I just went in search of proverbs about aging. God. . . they are ridiculous. Worse, however, were the proverbs about women. Proverbs, friends, are as useful as a t.v. commercial. Avoid them lest they consume ye.
"It was a time of adventure and daring, before the masses felt comfortable enough to travel, before the Walmarts and Kmarts and condo developers had blighted the land."
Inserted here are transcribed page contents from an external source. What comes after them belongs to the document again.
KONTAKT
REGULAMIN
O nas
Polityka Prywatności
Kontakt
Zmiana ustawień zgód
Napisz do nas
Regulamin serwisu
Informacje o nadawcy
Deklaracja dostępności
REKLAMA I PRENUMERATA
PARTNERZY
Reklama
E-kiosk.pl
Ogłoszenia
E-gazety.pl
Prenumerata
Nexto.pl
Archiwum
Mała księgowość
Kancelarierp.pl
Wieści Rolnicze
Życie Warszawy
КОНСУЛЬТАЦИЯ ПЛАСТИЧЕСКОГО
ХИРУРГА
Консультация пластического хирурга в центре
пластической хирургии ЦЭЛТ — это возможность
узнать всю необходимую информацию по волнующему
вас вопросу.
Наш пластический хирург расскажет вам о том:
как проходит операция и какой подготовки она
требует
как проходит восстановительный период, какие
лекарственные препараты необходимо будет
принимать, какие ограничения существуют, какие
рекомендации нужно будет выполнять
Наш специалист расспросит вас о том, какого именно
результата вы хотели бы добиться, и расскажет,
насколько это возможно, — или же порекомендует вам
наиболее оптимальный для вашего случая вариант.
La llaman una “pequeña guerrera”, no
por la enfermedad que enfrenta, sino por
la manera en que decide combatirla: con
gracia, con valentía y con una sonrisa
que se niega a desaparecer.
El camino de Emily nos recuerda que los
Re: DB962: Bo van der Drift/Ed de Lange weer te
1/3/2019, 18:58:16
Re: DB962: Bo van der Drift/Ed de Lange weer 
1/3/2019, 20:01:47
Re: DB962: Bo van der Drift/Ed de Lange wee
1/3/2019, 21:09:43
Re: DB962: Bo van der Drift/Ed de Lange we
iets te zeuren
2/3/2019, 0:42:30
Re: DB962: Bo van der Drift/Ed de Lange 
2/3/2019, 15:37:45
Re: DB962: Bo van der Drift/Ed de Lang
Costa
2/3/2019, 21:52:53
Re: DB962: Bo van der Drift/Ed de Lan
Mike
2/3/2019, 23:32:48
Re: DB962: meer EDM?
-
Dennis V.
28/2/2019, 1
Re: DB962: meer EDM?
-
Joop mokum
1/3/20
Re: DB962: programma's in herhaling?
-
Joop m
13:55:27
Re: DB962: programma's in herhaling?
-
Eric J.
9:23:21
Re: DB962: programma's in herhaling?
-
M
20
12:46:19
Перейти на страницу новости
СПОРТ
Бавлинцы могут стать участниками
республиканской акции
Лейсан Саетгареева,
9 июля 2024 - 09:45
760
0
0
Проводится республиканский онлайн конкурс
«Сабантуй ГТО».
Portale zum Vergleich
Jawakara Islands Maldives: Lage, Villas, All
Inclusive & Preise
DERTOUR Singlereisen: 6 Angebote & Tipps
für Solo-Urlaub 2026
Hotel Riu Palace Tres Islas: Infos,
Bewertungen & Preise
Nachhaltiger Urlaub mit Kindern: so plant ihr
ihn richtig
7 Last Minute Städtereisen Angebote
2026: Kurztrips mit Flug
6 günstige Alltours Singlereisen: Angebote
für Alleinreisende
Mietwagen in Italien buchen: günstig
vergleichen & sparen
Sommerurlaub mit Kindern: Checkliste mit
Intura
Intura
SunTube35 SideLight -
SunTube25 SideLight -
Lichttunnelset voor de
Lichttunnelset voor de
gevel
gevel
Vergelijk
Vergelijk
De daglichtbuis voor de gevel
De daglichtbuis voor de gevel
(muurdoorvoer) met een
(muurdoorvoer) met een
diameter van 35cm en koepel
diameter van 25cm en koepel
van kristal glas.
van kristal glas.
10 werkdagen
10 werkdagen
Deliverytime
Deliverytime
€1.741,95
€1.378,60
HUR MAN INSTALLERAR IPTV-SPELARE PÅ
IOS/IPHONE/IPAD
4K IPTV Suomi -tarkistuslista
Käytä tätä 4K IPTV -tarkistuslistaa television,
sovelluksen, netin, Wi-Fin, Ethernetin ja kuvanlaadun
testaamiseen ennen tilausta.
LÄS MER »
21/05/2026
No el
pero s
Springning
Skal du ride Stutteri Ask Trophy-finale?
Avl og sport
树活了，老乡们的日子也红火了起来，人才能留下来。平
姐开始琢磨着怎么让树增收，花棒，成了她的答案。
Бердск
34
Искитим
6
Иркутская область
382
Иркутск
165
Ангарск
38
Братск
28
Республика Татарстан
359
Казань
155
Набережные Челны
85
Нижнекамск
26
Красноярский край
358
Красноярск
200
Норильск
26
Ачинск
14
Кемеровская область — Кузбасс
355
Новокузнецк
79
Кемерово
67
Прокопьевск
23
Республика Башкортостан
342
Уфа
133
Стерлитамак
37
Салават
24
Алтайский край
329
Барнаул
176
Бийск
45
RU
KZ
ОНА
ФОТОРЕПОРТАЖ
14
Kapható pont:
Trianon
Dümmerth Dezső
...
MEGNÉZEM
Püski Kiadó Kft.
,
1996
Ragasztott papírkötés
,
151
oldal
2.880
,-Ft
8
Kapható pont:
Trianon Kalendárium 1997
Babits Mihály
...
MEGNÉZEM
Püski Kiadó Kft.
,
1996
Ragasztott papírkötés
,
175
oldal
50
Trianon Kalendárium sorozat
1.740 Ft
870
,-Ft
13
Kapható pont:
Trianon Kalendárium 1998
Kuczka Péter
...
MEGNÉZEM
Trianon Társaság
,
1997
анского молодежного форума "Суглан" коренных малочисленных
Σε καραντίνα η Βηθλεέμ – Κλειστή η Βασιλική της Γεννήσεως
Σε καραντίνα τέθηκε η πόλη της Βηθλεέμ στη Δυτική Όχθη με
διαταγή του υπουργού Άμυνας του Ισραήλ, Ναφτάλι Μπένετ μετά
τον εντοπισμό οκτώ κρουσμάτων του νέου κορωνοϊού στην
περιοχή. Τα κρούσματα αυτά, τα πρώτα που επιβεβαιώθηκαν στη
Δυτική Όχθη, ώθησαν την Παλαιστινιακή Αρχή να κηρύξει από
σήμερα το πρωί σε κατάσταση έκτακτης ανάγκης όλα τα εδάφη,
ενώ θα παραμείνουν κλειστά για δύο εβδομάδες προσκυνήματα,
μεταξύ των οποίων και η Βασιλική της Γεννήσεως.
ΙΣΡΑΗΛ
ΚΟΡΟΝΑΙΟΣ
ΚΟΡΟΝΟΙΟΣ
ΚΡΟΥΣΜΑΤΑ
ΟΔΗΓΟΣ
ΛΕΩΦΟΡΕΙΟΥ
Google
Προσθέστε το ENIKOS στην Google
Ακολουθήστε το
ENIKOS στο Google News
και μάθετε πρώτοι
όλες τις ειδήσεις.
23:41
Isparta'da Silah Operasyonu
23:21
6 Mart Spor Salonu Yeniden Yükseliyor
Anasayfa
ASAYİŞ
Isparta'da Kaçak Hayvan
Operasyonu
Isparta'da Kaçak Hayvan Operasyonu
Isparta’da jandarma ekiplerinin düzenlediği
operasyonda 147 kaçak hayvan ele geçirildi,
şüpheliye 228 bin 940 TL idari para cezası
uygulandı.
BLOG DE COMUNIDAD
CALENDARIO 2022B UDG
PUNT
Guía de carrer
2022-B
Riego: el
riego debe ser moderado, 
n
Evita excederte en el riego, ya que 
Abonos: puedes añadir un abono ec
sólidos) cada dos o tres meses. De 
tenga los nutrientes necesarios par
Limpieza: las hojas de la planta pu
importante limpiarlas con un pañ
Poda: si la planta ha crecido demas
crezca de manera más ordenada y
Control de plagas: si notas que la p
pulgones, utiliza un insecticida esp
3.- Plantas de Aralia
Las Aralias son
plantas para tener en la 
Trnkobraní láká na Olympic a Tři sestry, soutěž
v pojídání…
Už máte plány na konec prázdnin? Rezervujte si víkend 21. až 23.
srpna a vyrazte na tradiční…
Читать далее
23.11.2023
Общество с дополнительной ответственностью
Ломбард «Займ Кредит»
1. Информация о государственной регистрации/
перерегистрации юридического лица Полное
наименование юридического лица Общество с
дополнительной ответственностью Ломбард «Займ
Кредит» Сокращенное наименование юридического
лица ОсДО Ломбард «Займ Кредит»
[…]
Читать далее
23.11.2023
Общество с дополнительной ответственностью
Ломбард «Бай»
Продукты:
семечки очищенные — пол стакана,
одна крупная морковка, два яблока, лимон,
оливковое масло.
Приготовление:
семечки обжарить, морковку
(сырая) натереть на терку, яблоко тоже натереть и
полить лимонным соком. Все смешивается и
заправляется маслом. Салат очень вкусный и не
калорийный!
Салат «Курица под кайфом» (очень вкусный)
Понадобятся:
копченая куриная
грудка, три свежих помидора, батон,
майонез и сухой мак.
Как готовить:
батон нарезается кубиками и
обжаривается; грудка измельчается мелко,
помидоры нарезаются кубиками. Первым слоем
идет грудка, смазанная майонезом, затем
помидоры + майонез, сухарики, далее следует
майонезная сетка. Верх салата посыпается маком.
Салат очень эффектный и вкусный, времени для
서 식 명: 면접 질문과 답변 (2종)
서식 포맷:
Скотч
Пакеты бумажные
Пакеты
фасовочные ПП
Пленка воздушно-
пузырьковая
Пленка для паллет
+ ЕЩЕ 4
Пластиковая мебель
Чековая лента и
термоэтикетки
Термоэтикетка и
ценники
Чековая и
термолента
That's as far as I've gotten with my Brando vignette. So much for utilizing the hours. It was a usual day of exercising, visiting my mother, making dinner, and, for the second week in a row, watching football. I DVRed the games so I could fast forward through all the commercials, but the two games, even in warp speed, took up much of the evening. They were once again exciting games, but they were not nearly as rewarding as a good book.
Life is full of options.
I've reached the end of Dry January. I did it without much trouble. I don't think I am a full-blown alcoholic and don't want my 30 day coin or whatever AA gives their people as a carrot. But it's time to measure and weigh the benefits. I may have lost a pound or two, but I definitely don't feel like Slenderella. I may make a trip to the doctor's office to get weighed on the same scale as I did last time, and if I've continued to lose ounces, I may see what a Dry February is like. If not, however, I may put an end to this madness. I need pleasure. I need fun. Yesterday, in a desperate effort to engage my senses, I decided to make an egg sandwich. I wished for bacon, of course, but eggs and cheese on toast with mayonnaise would suffice. When I went looking for the cheese, however, I found an old piece of pancetta in the meat locker. It was old, but there was no growth on it. I smelled it. It seemed to be fine. So I threw it in the pan and slowly fried it through and through. And Sweet Jesus, that egg sandwich was delicious! Both I and the kitchen, however, were smothered in grease and oil and yolk and mayonnaise when I was done. A lot of heart-clogging calories there, but such was my desperate attempt to find pleasure.
The Hog of the Forsaken, my friends, makes for a good sandwich. Let it be told.
The morning is bright and the air is frigid. I must make myself productive.